Instructions for the task
The listing below contains a span that opens with the line containing "Is there an" and closes with the line containing "INTERNATIONAL JOURNAL OF". Return that span exactly.

Segment Open

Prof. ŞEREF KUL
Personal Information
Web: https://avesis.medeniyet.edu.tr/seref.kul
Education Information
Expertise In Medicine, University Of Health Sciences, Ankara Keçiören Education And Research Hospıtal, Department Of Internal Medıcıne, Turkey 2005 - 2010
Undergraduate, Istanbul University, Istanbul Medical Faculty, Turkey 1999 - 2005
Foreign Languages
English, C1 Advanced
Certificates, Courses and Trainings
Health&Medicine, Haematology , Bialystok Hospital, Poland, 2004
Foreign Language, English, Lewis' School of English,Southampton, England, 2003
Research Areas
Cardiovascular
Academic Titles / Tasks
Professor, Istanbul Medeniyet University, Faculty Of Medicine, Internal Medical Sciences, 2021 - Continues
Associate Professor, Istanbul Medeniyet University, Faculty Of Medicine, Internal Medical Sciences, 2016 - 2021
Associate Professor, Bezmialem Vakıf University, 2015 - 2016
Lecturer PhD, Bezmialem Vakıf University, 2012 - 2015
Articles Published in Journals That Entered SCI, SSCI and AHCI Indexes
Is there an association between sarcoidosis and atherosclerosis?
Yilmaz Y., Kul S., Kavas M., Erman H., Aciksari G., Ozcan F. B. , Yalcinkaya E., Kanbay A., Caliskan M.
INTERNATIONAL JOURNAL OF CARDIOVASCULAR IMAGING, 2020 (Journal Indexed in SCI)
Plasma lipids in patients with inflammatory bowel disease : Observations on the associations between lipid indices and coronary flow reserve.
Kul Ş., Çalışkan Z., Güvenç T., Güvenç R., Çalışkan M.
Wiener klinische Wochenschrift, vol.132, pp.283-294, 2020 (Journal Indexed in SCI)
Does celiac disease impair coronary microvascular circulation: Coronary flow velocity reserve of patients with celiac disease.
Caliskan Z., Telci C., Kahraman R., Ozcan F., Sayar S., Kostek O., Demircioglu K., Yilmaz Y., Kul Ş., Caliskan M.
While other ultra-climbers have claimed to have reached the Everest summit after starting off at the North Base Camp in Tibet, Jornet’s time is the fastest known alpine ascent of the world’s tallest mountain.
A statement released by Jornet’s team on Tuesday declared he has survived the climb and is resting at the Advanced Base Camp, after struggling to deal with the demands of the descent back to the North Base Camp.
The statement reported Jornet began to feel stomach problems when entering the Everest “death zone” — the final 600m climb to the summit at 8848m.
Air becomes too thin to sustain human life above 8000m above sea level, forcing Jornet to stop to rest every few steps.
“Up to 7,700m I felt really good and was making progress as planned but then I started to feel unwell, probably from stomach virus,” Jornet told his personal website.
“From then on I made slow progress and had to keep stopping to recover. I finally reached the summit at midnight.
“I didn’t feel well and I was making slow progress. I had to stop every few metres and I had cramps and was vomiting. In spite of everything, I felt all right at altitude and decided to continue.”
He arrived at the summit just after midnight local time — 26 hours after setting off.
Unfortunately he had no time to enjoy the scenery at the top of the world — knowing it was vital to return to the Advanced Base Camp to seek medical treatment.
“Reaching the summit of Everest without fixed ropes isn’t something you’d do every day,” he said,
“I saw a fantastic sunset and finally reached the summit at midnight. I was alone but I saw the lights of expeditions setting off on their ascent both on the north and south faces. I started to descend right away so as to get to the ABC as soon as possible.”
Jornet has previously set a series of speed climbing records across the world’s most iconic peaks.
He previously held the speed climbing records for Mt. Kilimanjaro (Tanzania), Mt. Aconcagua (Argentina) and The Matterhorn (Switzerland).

Segment Closed

Answer below
Is there an association between sarcoidosis and atherosclerosis?
Yilmaz Y., Kul S., Kavas M., Erman H., Aciksari G., Ozcan F. B. , Yalcinkaya E., Kanbay A., Caliskan M.
INTERNATIONAL JOURNAL OF CARDIOVASCULAR IMAGING, 2020 (Journal Indexed in SCI)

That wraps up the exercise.